Ce dernier mois de l'année 1884, déjà si lugubre, ne devait point s'écouler sans porter un autre coup à l'Association internationale et à la nation belge.

Le message qui apprenait à Bruxelles la luctueuse nouvelle que nous venons d'enregistrer, annonçait encore le décès de Léon Stevart, ce jeune voyageur belge présent à Léopold ville lors du départ de l'expédition Casman.

Notre pauvre compatriote, que sa mauvaise santé forçait de renoncer au voyage des Falls, avait quitté cette station dès les premiers jours de décembre, pour se rendre au sanitarium de Boma, où il arrivait dans. un état déplorable, après vingt jours de marche ou de navigation, pendant lesquels les privations, les fatigues et les souffrances ne lui avaient point fait défaut.

Malgré les soins du docteur Allard et de son adjoint Émile Van den Heuvel, Stevart était emporté par la maladie qui le minait depuis son arrivée au Congo. L'infortuné jeune homme succombait à la peine, avant d'avoir pu recueillir le moindre fruit de son ardent dévouement.

Léon Stevart s'était en effet empressé de saisir au passage toutes les occasions de se rendre utile à l'Association. Ennemi du repos, il avait, dissipant imprudemment ses forces, refusé de subir à Vivi une période d'acclimatation suffisante, et, bravant le soleil et les pluies des tropiques, il tenait à remplir, même souffrant, ses fonctions intérimaires d'agronome à Léopoldville-Station.

L'annonce simultanée de ces deux morts si rapides souleva de plus belle dans une certaine presse du pays un cri d'alarme et de compassion feinte contre le Minotaure africain qui dévorait les plus généreux enfants de la Belgique.

Et cependant, nous le répétons, quoique nous l'ayons déjà dit ici même, les grandes entreprises qui intéressent l'humanité ont eu et auront toujours leurs martyrs. Les peuples, aussi bien que les particuliers, doivent supporter ces coups inéluctables avec résignation et grandeur d'âme. Ces victimes du présent se sont généreusement dévouées et sont tombées sans se plaindre pour assurer le bonheur, la prospérité, la civilisation et l'avenir de centaines de millions de leurs semblables.

Plusieurs de ces journaux que nous ne voulons pas nommer, emportés par une pseudo-philanthropie, ne se sont pas contentés de leur cri de rage

demeuré sans écho, ils ont dirigé des attaques furibondes contre la grande œuvre même de S. M. Léopold II et ont conclu à l'insalubrité de l'immense et fertile territoire qu'arrose le Congo.

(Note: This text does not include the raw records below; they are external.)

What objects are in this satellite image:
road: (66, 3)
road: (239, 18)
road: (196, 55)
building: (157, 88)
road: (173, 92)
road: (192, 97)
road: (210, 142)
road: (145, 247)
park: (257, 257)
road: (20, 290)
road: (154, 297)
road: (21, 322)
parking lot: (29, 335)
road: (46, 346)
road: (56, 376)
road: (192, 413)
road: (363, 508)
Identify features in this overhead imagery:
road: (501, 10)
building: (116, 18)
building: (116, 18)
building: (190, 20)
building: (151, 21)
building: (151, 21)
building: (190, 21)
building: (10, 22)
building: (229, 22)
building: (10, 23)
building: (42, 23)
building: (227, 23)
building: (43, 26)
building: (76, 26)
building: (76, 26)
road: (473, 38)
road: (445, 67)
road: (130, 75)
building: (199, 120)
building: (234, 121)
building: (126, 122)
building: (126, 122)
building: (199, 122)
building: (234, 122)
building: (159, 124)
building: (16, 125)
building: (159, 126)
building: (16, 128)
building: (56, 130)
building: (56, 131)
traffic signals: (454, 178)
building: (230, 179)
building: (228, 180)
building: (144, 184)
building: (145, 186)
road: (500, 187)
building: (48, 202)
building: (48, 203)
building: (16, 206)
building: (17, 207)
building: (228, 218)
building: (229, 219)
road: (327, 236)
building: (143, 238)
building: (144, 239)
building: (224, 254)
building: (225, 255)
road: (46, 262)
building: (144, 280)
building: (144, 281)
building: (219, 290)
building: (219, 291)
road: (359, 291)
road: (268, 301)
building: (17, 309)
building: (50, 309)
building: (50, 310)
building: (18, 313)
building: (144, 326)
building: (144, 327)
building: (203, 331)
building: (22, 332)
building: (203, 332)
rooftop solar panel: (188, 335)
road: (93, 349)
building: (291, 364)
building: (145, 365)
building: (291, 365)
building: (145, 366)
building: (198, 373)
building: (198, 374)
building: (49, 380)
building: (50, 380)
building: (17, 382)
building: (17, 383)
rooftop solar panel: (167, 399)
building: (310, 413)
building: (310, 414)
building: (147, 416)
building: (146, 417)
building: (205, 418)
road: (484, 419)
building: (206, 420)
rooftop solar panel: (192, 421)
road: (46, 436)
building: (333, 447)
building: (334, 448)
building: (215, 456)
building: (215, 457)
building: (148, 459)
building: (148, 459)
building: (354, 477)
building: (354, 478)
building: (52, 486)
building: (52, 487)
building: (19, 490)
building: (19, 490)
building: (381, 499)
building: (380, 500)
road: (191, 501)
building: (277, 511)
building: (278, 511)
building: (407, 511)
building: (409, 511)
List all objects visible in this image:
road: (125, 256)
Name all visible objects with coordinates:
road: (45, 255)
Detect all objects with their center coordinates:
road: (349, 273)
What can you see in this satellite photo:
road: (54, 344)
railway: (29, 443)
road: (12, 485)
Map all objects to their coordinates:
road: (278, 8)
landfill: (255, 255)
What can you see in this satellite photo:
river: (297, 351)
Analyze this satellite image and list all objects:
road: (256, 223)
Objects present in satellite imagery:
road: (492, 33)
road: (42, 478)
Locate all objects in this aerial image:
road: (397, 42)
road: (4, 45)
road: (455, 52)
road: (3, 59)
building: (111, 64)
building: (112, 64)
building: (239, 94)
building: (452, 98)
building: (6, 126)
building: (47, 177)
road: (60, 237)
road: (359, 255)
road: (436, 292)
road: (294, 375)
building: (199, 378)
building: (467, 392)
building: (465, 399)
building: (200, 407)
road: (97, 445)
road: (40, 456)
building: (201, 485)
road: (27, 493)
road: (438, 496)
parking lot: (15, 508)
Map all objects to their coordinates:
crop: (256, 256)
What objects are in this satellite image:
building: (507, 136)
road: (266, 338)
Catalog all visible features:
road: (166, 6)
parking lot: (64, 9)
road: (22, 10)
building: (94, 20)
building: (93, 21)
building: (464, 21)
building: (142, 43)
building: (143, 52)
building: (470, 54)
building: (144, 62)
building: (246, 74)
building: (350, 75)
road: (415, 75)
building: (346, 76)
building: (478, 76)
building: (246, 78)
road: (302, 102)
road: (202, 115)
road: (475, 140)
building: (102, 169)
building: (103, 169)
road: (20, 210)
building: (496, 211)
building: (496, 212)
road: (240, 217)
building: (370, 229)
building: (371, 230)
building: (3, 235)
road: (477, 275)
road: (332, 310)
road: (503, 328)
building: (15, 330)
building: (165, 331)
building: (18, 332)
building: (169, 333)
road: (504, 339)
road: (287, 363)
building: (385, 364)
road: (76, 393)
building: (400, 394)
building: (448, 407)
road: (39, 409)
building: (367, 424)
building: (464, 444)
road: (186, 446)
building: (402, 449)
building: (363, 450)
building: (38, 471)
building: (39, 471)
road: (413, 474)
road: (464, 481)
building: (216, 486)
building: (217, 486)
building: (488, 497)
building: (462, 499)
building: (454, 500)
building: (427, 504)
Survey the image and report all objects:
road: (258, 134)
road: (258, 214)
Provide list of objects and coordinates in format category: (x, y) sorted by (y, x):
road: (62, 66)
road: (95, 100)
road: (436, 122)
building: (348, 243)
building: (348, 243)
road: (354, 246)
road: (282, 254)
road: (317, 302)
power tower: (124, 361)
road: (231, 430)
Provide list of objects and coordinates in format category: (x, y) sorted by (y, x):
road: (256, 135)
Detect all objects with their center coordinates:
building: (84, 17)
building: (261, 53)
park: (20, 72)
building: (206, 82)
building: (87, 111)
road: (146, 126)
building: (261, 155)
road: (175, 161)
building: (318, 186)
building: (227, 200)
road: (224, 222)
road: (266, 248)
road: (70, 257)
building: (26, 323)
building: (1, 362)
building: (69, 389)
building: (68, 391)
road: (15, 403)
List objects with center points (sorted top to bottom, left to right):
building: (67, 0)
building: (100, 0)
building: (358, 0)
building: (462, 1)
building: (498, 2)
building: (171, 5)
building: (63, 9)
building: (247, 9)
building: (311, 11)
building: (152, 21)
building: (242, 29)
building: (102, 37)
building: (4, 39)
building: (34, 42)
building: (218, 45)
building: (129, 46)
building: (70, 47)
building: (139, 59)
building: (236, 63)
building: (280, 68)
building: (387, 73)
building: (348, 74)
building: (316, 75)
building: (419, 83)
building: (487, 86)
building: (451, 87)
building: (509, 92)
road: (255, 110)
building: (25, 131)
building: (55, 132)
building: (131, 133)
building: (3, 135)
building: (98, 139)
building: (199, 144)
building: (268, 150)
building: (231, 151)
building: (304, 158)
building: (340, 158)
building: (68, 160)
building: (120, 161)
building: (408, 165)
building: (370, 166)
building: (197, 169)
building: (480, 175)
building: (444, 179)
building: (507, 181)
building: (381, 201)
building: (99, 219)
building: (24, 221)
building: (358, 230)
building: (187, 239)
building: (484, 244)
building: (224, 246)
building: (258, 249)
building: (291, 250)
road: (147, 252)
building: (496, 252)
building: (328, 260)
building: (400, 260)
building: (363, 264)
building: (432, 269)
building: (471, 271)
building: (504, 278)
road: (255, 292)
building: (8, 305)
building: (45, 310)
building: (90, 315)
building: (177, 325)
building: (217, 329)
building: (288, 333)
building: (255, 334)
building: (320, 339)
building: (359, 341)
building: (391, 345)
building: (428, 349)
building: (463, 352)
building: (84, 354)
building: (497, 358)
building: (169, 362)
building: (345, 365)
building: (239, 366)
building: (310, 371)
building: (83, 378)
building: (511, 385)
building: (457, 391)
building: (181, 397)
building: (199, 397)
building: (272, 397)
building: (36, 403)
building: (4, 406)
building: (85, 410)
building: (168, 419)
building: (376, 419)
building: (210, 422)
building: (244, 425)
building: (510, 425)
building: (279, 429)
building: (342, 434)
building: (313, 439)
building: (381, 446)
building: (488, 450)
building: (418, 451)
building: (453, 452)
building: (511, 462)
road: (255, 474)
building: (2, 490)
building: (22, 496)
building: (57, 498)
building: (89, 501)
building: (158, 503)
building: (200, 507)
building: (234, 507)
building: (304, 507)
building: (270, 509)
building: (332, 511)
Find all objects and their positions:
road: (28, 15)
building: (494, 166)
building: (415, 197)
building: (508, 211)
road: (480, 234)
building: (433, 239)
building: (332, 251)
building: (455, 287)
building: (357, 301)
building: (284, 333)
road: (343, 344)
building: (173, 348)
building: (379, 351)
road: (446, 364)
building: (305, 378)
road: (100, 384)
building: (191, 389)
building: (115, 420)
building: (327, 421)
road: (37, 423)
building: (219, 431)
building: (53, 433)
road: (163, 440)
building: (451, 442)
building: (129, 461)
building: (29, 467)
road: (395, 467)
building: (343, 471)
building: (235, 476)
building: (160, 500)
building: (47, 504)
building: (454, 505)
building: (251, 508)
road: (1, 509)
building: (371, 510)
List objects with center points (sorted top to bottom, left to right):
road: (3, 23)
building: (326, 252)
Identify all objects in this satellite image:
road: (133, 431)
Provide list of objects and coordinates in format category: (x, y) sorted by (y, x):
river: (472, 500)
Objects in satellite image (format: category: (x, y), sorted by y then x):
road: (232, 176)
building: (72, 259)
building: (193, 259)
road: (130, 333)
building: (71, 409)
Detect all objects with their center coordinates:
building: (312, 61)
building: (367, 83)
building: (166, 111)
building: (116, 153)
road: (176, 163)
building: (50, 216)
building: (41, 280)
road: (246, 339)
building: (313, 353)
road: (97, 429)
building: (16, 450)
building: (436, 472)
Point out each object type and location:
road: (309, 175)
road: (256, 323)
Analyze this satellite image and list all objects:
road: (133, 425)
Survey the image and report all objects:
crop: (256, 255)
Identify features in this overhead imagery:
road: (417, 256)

Quoi que puissent écrire ces grands critiques humanitaires de cabinet, l'état sanitaire du Congo n'est pas de nature à décourager les émigrants; le territoire baigné par le fleuve dans sa partie basse est le plus malsain. C'est d'ailleurs partout et presque toujours aux bords des embouchures des grands fleuves que se développent les maladies contagieuses: le choléra, au delta du Gange; la fièvre jaune, à l'estuaire du Mississipi, par exemple.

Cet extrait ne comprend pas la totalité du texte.